PROBLEM REQUIREMENTS:
Rewrite the rows below with every "chart" replaced by "graph" and everything else left unchanged. Leave out the pictures.

EXTRACTED MATERIAL:
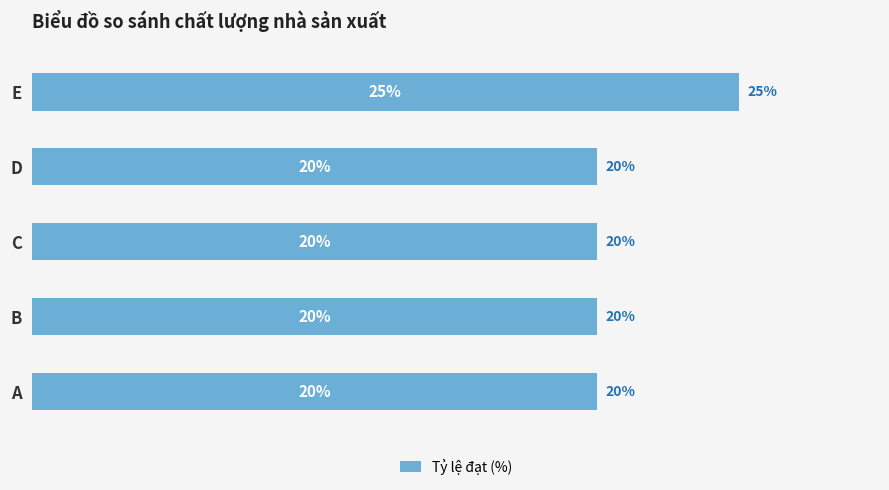

Which label corresponds to the largest value in the chart?

E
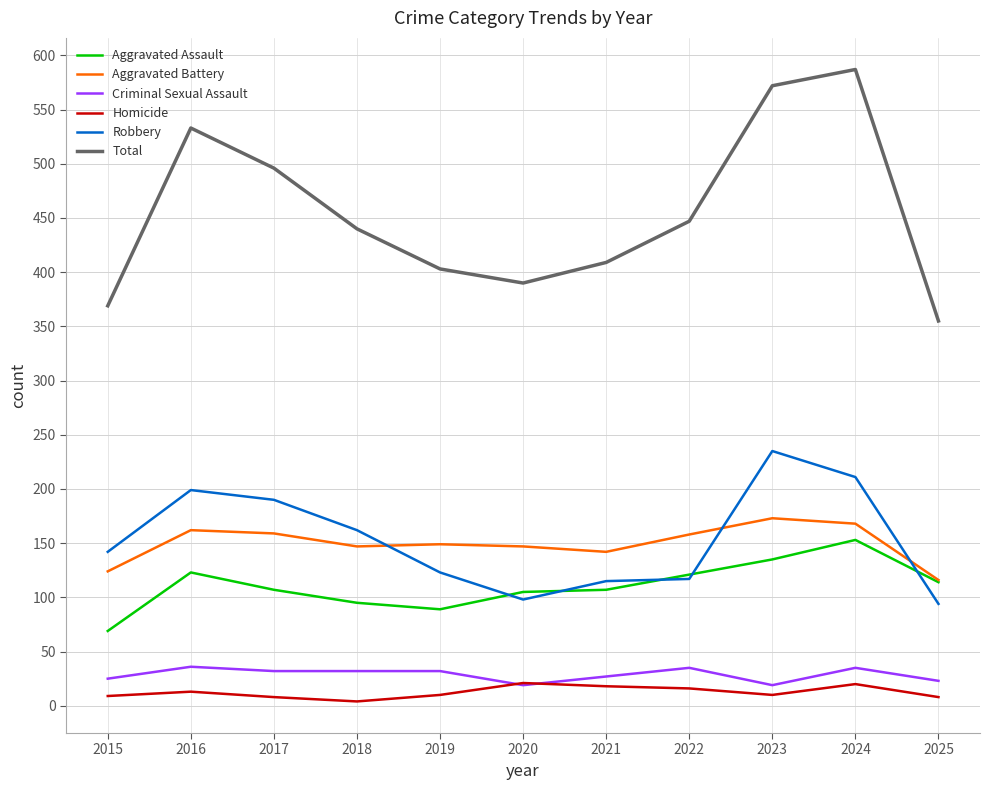

How many lines are shown in the chart?

6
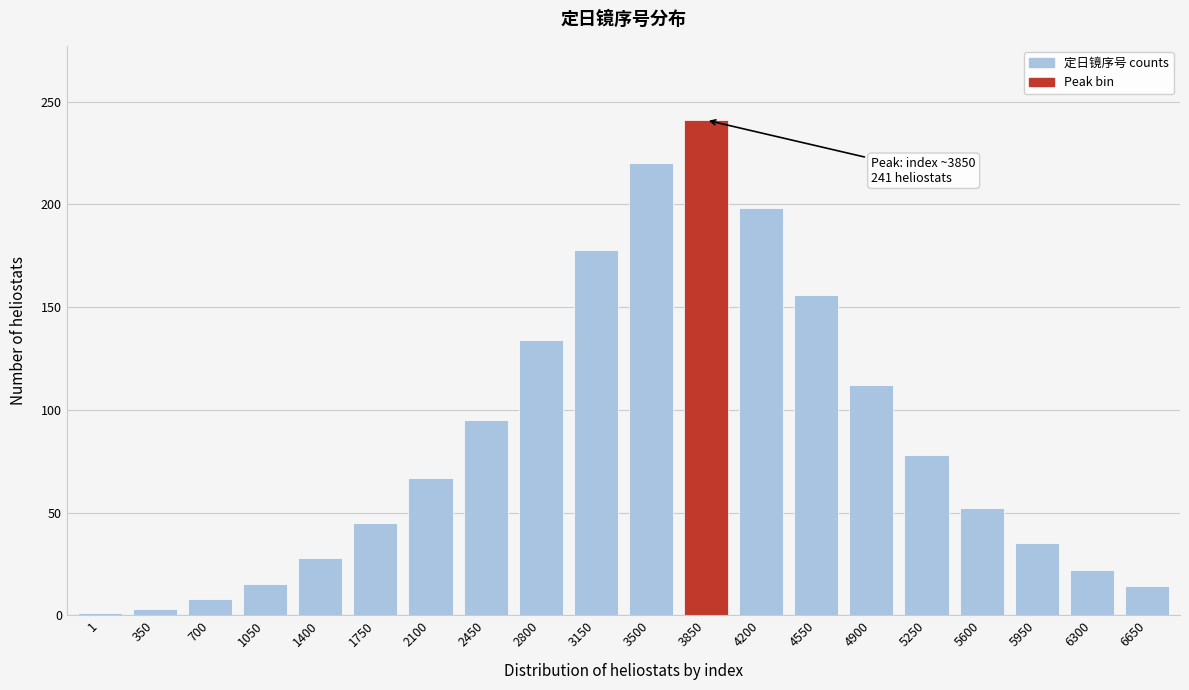

Approximately how many times larger is the value at 5250 compared to 4550?

0.5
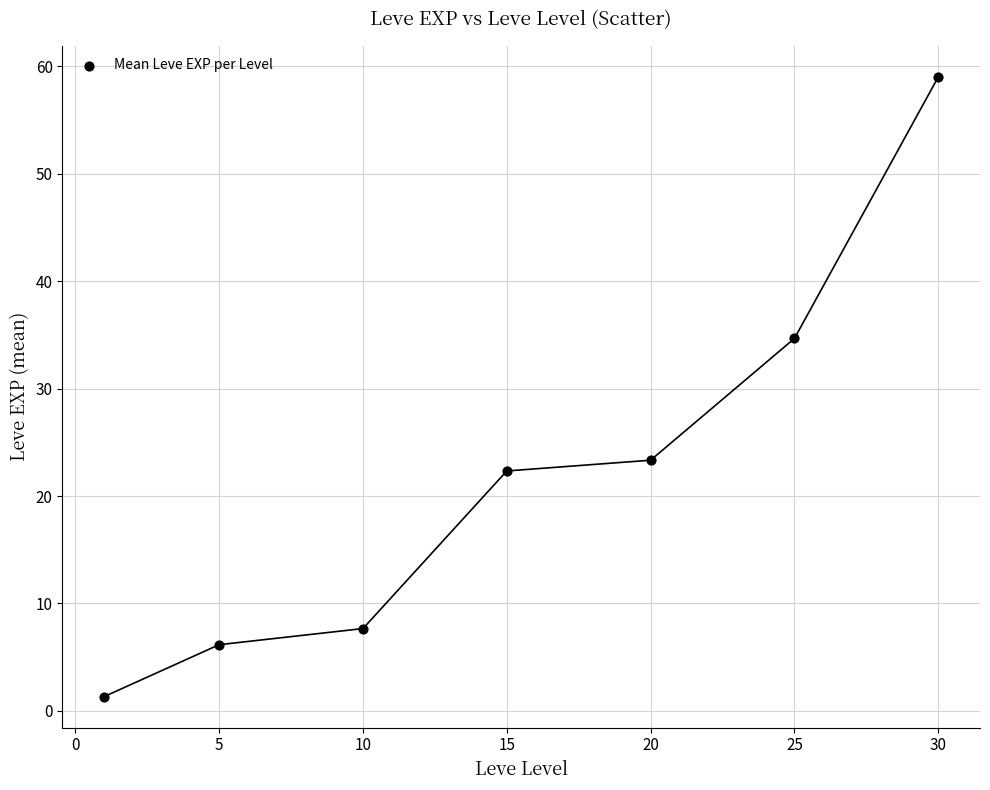

What Y value in the scatter plot is closest to 30?

34.7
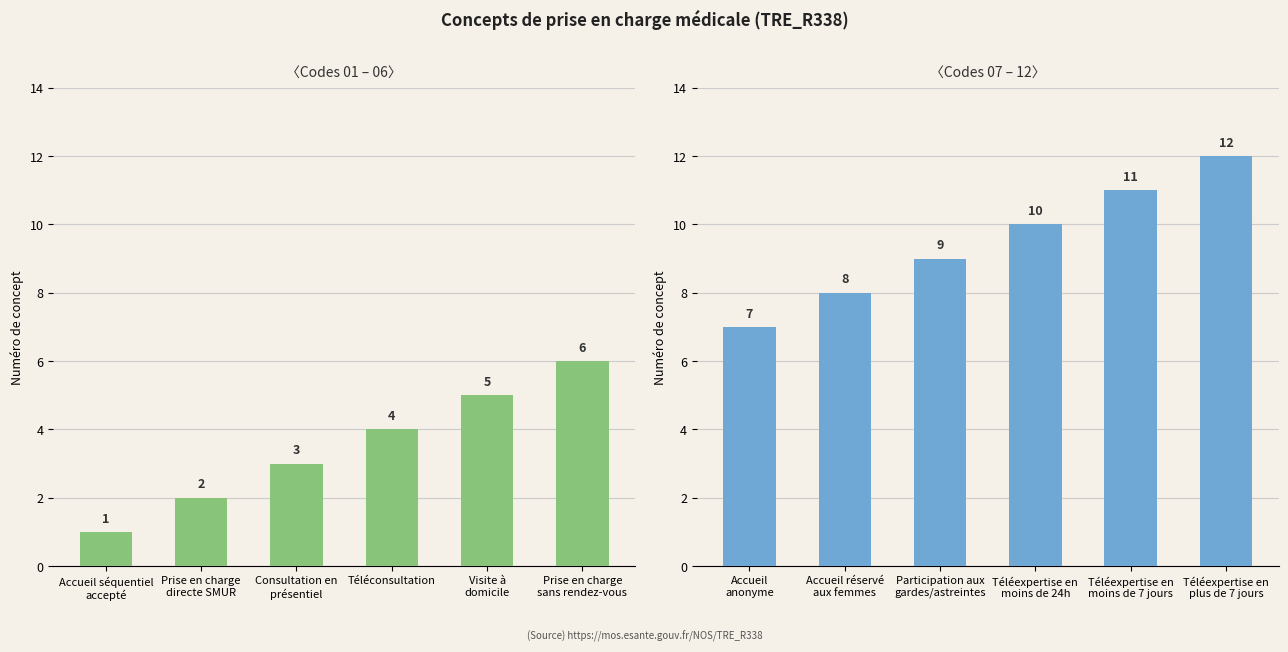

What is the average value of the Concepts 01–06 series?

4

WRITTEN ANSWER:
Which label corresponds to the largest value in the graph?

E

How many lines are shown in the graph?

6

Approximately how many times larger is the value at 5250 compared to 4550?

0.5

What Y value in the scatter plot is closest to 30?

34.7

What is the average value of the Concepts 01–06 series?

4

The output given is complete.